Sheep- Back on Texas' Mountains

Sheep- Back on Texas’ Mountains

The history behind desert big horn sheep and of their remarkable return to their historic range.
Story and photography by Bob Zaiglin

While unsaddling my horse, I couldn’t believe I was high in the Colorado Rockies and about to begin my quest towards a grand slam of North American sheep. It was mid September, and with luck I drew a Colorado sheep tag. Accompanied by my close friend Don Waechtler, we transported our gear eight miles by horseback to our base camp located at the bottom of a rocky, steep, treeless mountainside that I would be climbing daily in search of my first Rocky Mountain bighorn.

Seven days later after enduring the physical, sometimes debilitating effects of gravity known only too well by sheep hunters, not to mention an unexpected heavy snowstorm, I had successfully taken my first sheep.
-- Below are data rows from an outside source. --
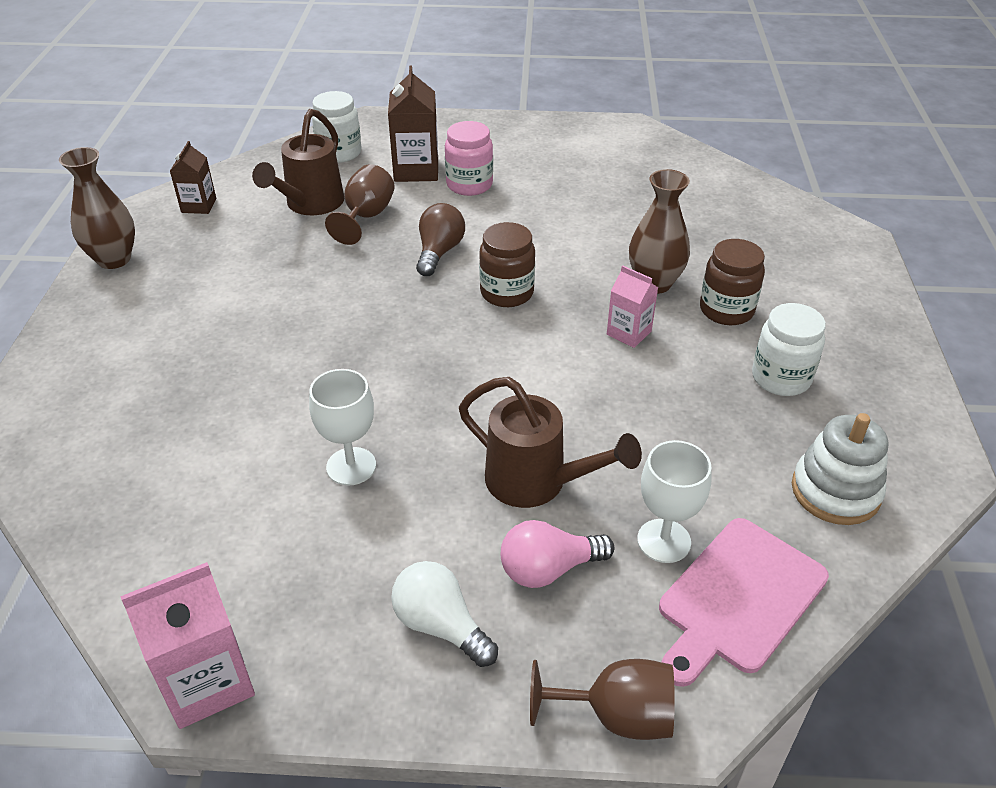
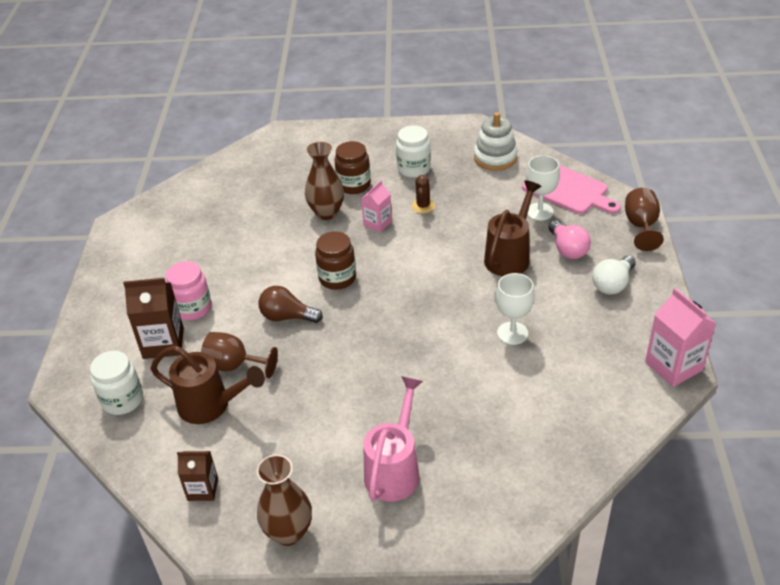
camera: 90 degrees left, 0 degrees up
none -> pink watering can [363,376,423,502]
none -> brown cactus [412,175,435,213]

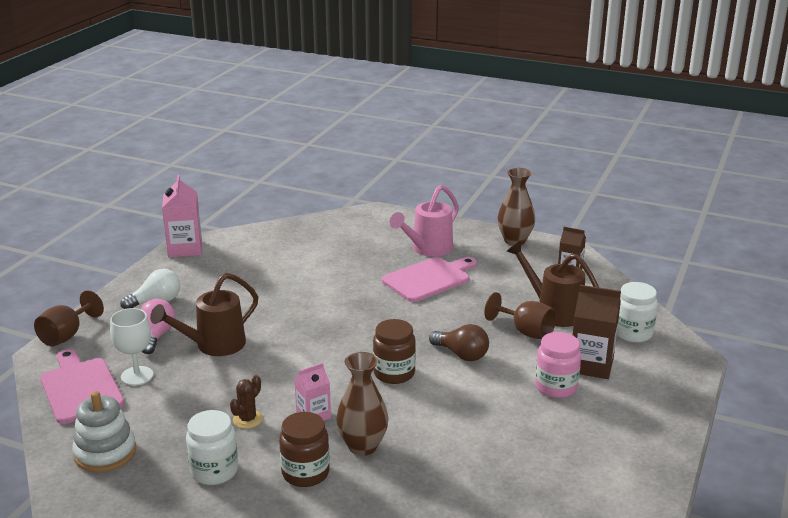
camera: 160 degrees left, 15 degrees down
white goblet [496,273,534,345] -> none
none -> pink cutting board [382,257,477,302]

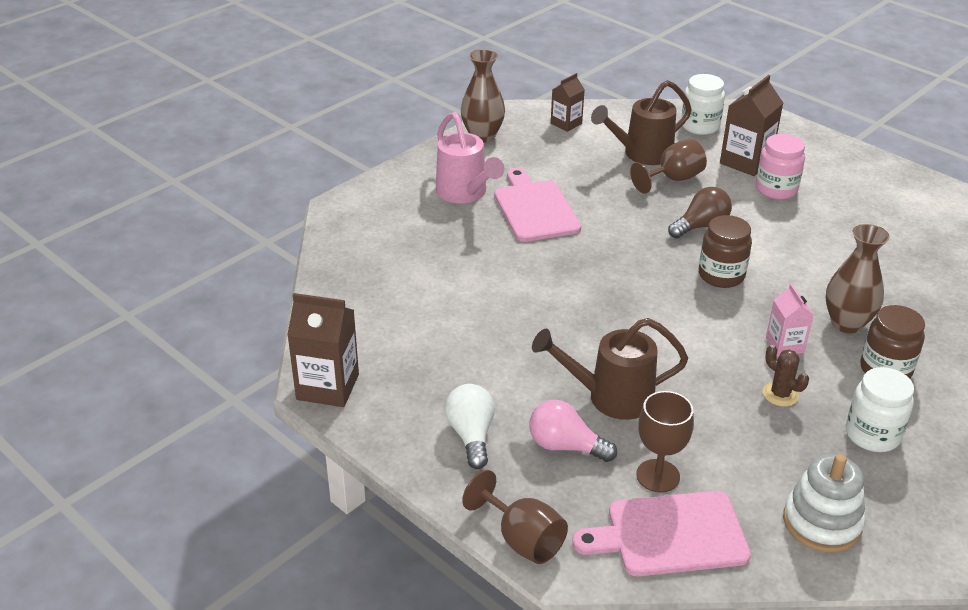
camera: 70 degrees left, 10 degrees up
white goblet [110,308,153,386] -> brown goblet [636,391,694,493]
brown watering can [150,273,258,356] -> brown watering can turned 105 degrees clockwise [532,318,688,420]
pink carton [162,175,202,257] -> brown carton [287,293,359,407]

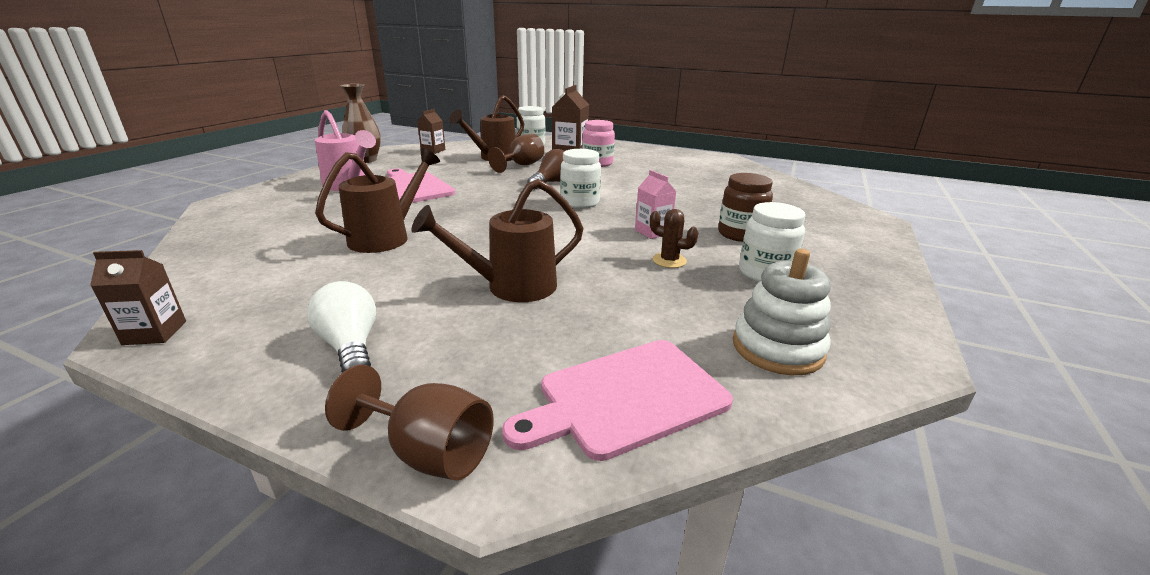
camera: 20 degrees left, 10 degrees down
brown carton [287,293,359,407] -> brown carton [90,250,186,345], size x0.61
pink light bulb [529,400,617,462] -> none
brown goblet [636,391,694,493] -> none
brown jar [699,215,752,288] -> white jar [560,149,601,209]
brown vase [826,224,890,333] -> none
none -> brown watering can [315,148,440,253]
Since that time, I have been privileged to hunt in the caribou moss-laden Mackenzie Mountains in the Northwest Territories where I capitalized on an outstanding Dall sheep and then to the Yukon in search of a stone sheep, but even though I failed to see a desirable ram, it was one of my most memorable mountain adventures as I took a grizzly, caribou, moose, and black bear. My quest for a stone ram climaxed on the Toad River in British Columbia where I took a 42” ram that now graces the pages of the reliquary for such rare jewels — the Boone and Crockett record book.